Designing for Sensibility|感受性をひらく学び #08_感受性の社会実装

目次

学びを、学びのままで終わらせない

TCLでの学びを通して、私は改めて考えるようになりました。

学ぶことは、とても大切です。
新しい知識に触れること。
これまでと違う視点を得ること。
自分の中にある問いを言葉にすること。

そして

本当に大切なのは、
学んだことを、どう社会にひらいていくか。
自分の仕事や表現に、どう接続していくか。
誰かの行動や感覚が少し変わるきっかけに、どう変換していくか。

TCLで学んだことは、私にとって単なる知識ではありませんでした。

それは、私がこれまでジュエリーデザインを通して向き合ってきた
「人の心は、何によって動くのか」
「私はなんのために、デザインをするのか」
という問いを、社会の中へ広げるための学びでした。

私の問いは、ひとつの軸になった

私が持ち続けている問いがあります。

感受性が高まると、人は幸せになれるのか。

この問いは、私にとってとても個人的なものでもあります。

**課題**.
次の(a)〜(c)が上の抜粋本文の内容と合っているかを、それぞれ「はい」か「いいえ」で答え、判断の根拠となる本文の語句をそのまま引用してください。
(a) 筆者は、TCLで学んだことを単なる知識だと捉えている。
(b) 筆者は、ジュエリーデザインを通して問いに向き合ってきた。
(c) 筆者は、感受性が高まると人は幸せになれるのかという問いを、個人的なものでもあると述べている。

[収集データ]
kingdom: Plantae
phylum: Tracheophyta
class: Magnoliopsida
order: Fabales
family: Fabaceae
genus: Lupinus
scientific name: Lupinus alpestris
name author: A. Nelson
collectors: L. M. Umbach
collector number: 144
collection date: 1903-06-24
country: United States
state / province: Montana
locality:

**解答欄**.
(a) いいえ:「TCLで学んだことは、私にとって単なる知識ではありませんでした。」
(b) はい:「私がこれまでジュエリーデザインを通して向き合ってきた」
(c) はい:「この問いは、私にとってとても個人的なものでもあります。」